- Born: Fionn Patrick Edward Dunne
- Education: University of Galway (BSc) University of Bristol (MEngSc) University of Sheffield (PhD)
- Awards: Harvey Flower Titanium Prize (IOM3) Outstanding Research Team (Imperial College)
- Scientific career
- Fields: Materials science specialised in Crystal plasticity Hexagonal close-packed and Ni alloys Micromechanics Fatigue and Fracture mechanics
- Institutions: University of Manchester University of Oxford Imperial College London
- Thesis: Computer Aided Modelling of Creep-cyclic Plasticity Interaction in Engineering Materials and Structures
- Doctoral advisor: D.R. Hayhurst
- Website: Imperial College London MIDAS

= Fionn Dunne =

Materials scientist

Fionn Patrick Edward Dunne is a professor of Materials Science at Imperial College London and holds the Chair in Micromechanics and the Royal Academy of Engineering/Rolls-Royce Research Chair. Dunne specialises in computational crystal plasticity and microstructure-sensitive nucleation and growth of short fatigue cracks in engineering materials, mainly Nickel, Titanium and Zirconium alloys.

== Early life and education ==
Dunne completed a Bachelor of Science at the Department of Mechanical Engineering, University of Galway, and Master of Engineering degree from the Department of Mechanical Engineering, University of Bristol by 1989, before moving to the Department of Mechanical and Process Engineering, University of Sheffield, for a Doctor of Philosophy in Computer Aided Modelling of Creep-cyclic Plasticity Interaction in Engineering Materials and Structures.

== Research and career ==
In 1994, Dunne was appointed as a postdoctoral research associate in the Department of Mechanical Engineering, University of Manchester (UMIST), before being appointed a Research Fellowship at Hertford College, Oxford and the Department of Engineering Science, University of Oxford from 1996 until 2012. He became the deputy head of the department but moved to Imperial College London in 2012. He is an Emeritus Fellow of Hertford College, Oxford.

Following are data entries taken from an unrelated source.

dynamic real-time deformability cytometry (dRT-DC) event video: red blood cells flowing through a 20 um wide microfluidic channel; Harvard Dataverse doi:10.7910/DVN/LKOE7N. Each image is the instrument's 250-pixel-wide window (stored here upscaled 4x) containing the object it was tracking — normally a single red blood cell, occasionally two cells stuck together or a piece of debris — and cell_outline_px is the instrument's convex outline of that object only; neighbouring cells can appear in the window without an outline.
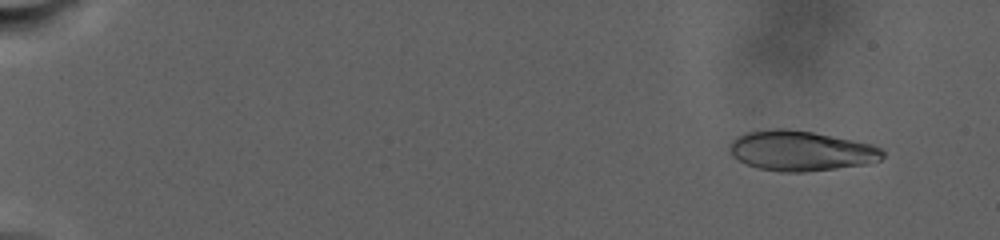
{"species": "human", "species_latin": "Homo sapiens", "temperature_condition": "warm", "stored_images_in_passage": 16, "camera_frame_rate_fps": 3000, "um_per_image_px": 0.085, "donor": {"sex": "male"}, "frame": {"image": 1, "passage_image": 3, "time_ms": 2.0, "image_size_px": [1000, 240], "cell_outline_px": [[884, 156], [880, 160], [864, 164], [808, 172], [780, 172], [756, 168], [732, 156], [728, 148], [732, 140], [736, 136], [744, 132], [772, 128], [788, 128], [812, 132], [872, 144], [880, 148], [884, 152]], "centroid_in_image_um": [68.03, 12.81], "position_along_channel_um": 17.0, "area_um2": 35.89}}
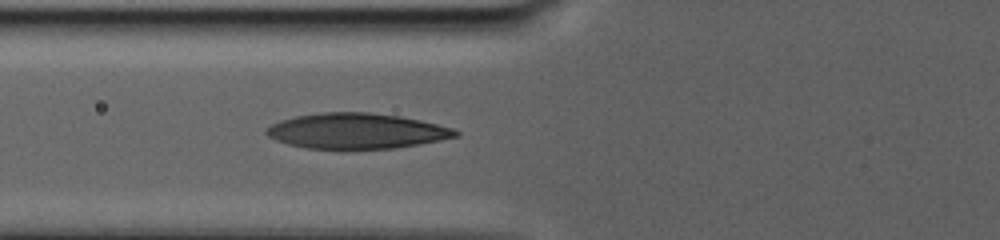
{"frame": {"image": 2, "passage_image": 14, "time_ms": 12.333, "image_size_px": [1000, 240], "cell_outline_px": [[460, 136], [420, 144], [396, 148], [340, 152], [308, 148], [288, 144], [276, 140], [268, 136], [264, 132], [264, 128], [280, 120], [296, 116], [324, 112], [368, 112], [400, 116], [420, 120], [452, 128], [460, 132]], "centroid_in_image_um": [30.28, 11.17], "position_along_channel_um": 95.5, "area_um2": 40.17}}
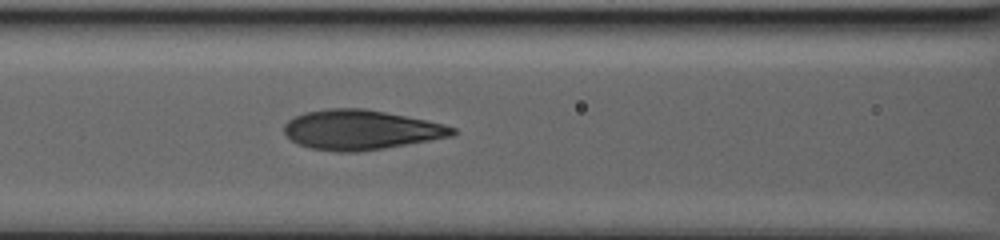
{"frame": {"image": 3, "passage_image": 16, "time_ms": 14.0, "image_size_px": [1000, 240], "cell_outline_px": [[456, 132], [452, 136], [408, 144], [384, 148], [356, 152], [336, 152], [308, 148], [296, 144], [284, 132], [284, 124], [288, 120], [304, 112], [328, 108], [364, 108], [444, 124], [456, 128]], "centroid_in_image_um": [30.63, 11.04], "position_along_channel_um": 136.0, "area_um2": 38.9}}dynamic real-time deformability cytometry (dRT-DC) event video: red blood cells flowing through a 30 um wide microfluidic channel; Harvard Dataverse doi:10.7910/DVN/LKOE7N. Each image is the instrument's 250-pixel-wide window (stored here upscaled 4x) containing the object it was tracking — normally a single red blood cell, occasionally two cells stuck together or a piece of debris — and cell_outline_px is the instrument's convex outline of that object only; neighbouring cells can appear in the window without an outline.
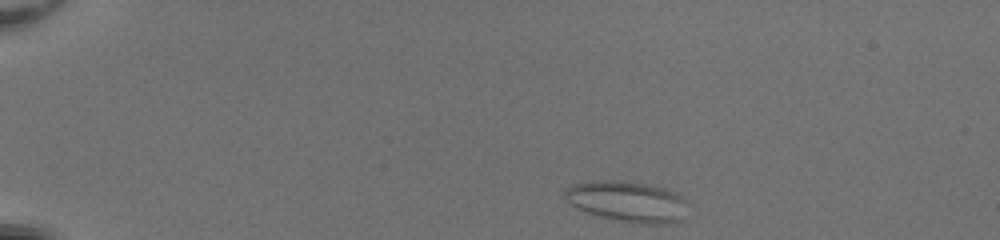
{"species": "common noctule bat (a hibernating species)", "species_latin": "Nyctalus noctula", "temperature_condition": "room temperature", "stored_images_in_passage": 42, "camera_frame_rate_fps": 3000, "um_per_image_px": 0.085, "animal": {"sex": "female", "body_mass_g": 20.0, "forearm_length_mm": 54.0}, "frame": {"image": 1, "passage_image": 1, "time_ms": 0.0, "image_size_px": [1000, 240], "cell_outline_px": [[688, 200], [680, 220], [668, 224], [640, 224], [600, 216], [588, 212], [572, 204], [564, 196], [564, 188], [572, 184], [592, 180], [632, 180], [668, 188], [676, 192]], "centroid_in_image_um": [53.36, 17.09], "position_along_channel_um": 31.6, "area_um2": 29.54}}
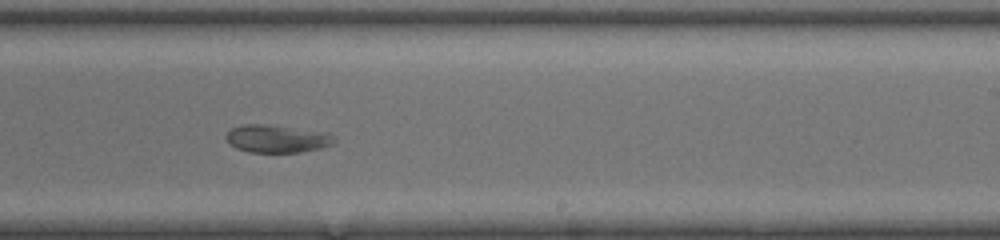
{"frame": {"image": 2, "passage_image": 25, "time_ms": 8.0, "image_size_px": [1000, 240], "cell_outline_px": [[336, 140], [332, 144], [320, 148], [300, 152], [248, 152], [236, 148], [228, 144], [224, 136], [232, 128], [244, 124], [268, 124], [328, 132], [336, 136]], "centroid_in_image_um": [23.54, 11.78], "position_along_channel_um": 265.5, "area_um2": 17.74}}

While in Oxford, Dunne was part of the Materials for fusion & fission power program. He led the Micro-mechanical modelling techniques for forming texture, non-proportionality and failure in auto materials program at the Department of Engineering Science, University of Oxford between October 2011 and June 2012, when he moved the grant with him to the Department of Materials, Imperial College London from June 2012 until it ended in March 2015.

He also led the Heterogeneous Mechanics in Hexagonal Alloys across Length and Time Scales (HexMat) program, which was Engineering and Physical Sciences Research Council (EPSRC) funded at a value of £5 million between May 2013 and November 2018. Dunne was the director of the Rolls-Royce Nuclear University Technology Centre at Imperial College London. He is part of a £7.2 million program on Mechanistic understanding of Irradiation Damage in fuel Assemblies (MIDAS) that is funded by Engineering and Physical Sciences Research Council until April 2024.

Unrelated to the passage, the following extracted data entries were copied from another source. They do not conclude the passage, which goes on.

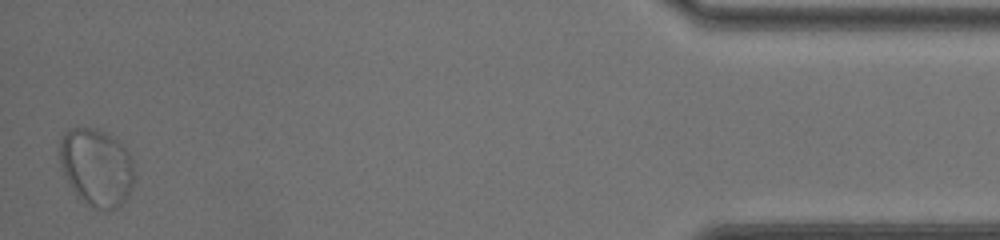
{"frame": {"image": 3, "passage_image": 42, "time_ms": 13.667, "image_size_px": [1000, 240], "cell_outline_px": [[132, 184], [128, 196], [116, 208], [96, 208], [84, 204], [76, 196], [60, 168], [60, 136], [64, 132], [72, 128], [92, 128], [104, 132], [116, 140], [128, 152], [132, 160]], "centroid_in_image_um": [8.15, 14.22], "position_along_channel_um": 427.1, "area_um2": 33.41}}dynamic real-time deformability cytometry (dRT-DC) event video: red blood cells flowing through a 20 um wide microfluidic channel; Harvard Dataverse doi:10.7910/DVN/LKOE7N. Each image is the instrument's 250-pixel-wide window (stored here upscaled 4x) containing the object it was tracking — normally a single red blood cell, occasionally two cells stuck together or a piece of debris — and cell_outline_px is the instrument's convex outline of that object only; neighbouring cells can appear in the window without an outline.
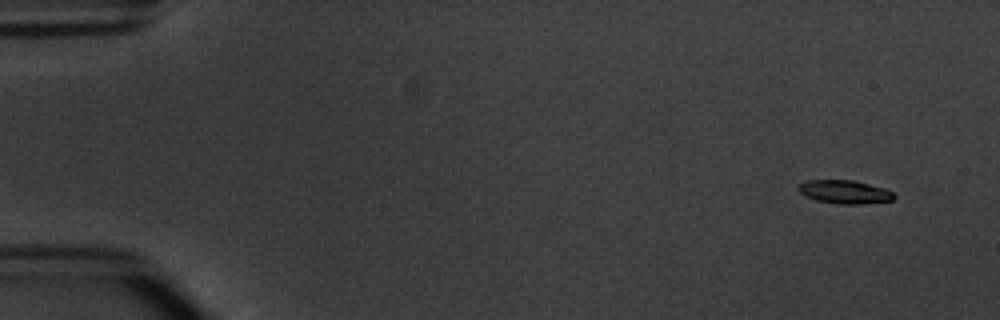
{"species": "common noctule bat (a hibernating species)", "species_latin": "Nyctalus noctula", "temperature_condition": "warm", "stored_images_in_passage": 5, "camera_frame_rate_fps": 3000, "um_per_image_px": 0.085, "animal": {"sex": "male", "body_mass_g": 20.1, "forearm_length_mm": 53.5}, "frame": {"image": 1, "passage_image": 1, "time_ms": 0.0, "image_size_px": [1000, 320], "cell_outline_px": [[896, 196], [892, 200], [860, 204], [836, 204], [816, 200], [804, 196], [796, 188], [800, 184], [808, 180], [852, 180], [884, 188], [892, 192]], "centroid_in_image_um": [71.76, 16.31], "position_along_channel_um": 13.2, "area_um2": 13.01}}
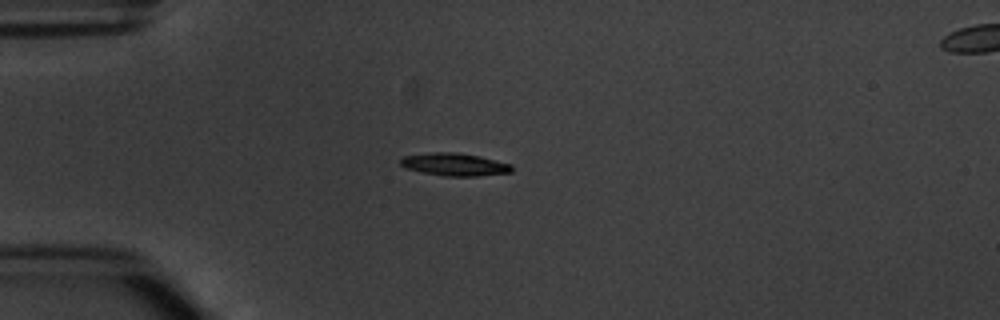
{"frame": {"image": 2, "passage_image": 4, "time_ms": 3.667, "image_size_px": [1000, 320], "cell_outline_px": [[512, 172], [476, 176], [444, 176], [404, 168], [400, 164], [400, 160], [404, 156], [432, 152], [456, 152], [480, 156], [512, 164]], "centroid_in_image_um": [38.64, 13.97], "position_along_channel_um": 46.4, "area_um2": 14.68}}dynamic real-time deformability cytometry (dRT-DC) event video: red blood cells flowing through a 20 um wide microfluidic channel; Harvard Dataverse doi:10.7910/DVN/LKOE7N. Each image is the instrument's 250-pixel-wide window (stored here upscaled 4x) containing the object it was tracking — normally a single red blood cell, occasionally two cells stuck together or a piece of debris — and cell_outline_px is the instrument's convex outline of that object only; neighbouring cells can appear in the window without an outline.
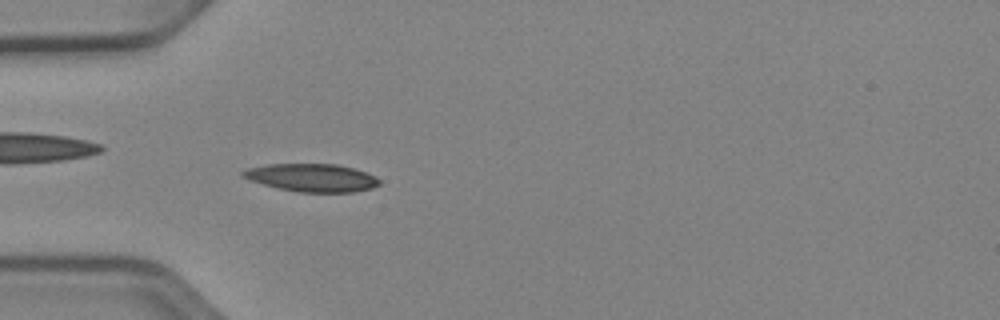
{"species": "Egyptian fruit bat (a non-hibernating species)", "species_latin": "Rousettus aegyptiacus", "temperature_condition": "cold", "stored_images_in_passage": 41, "camera_frame_rate_fps": 3000, "um_per_image_px": 0.085, "animal": {"sex": "female"}, "frame": {"image": 1, "passage_image": 8, "time_ms": 2.333, "image_size_px": [1000, 320], "cell_outline_px": [[380, 184], [372, 188], [352, 192], [300, 192], [280, 188], [264, 184], [240, 176], [240, 172], [248, 168], [268, 164], [336, 164], [352, 168], [376, 176], [380, 180]], "centroid_in_image_um": [26.52, 15.1], "position_along_channel_um": 58.5, "area_um2": 21.96}}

As of November 2022, Dunne is a professor of Materials Science at Imperial College London and holds the Chair in Micromechanics and the Royal Academy of Engineering (RAEng)/Rolls-Royce Research Chair. He is also a Rolls-Royce consultant, and an honorary professor and co-director of the Beijing International Aeronautical Materials (BIAM).

Dunne's research focuses on computational crystal plasticity, discrete dislocation plasticity, and microstructure-sensitive nucleation and growth of short fatigue cracks in engineering materials, mainly Nickel, Titanium, and Zirconium alloys.

== Awards and honours ==
In 2010, Dunne was elected a Fellow of the Royal Academy of Engineering (FREng). In 2016, he was awarded the Institute of Materials, Minerals and Mining (IOM3) Harvey Flower Titanium Prize. In 2017, Dunne's Engineering Alloys team shared the Imperial President's Award for Outstanding Research Team with Chris Phillips’s team.

== Selected publications ==

- Dunne, Fionn (2005). "Introduction to computational plasticity"
- McDowell, D.L. (2010). "Microstructure-sensitive computational modeling of fatigue crack formation"
- Dunne, F.P.E. (2007). "Lengthscale-dependent, elastically anisotropic, physically-based hcp crystal plasticity: Application to cold-dwell fatigue in Ti alloys"
- Britton, T. B. (2009). "The effect of crystal orientation on the indentation response of commercially pure titanium: experiments and simulations"
- Korsunsky, A (2007). "Comparative assessment of dissipated energy and other fatigue criteria?"
- Wan, V.V.C. (2014). "A stored energy criterion for fatigue crack nucleation in polycrystals"
- Chen, Bo (2018). "Is stored energy density the primary meso-scale mechanistic driver for fatigue crack nucleation?"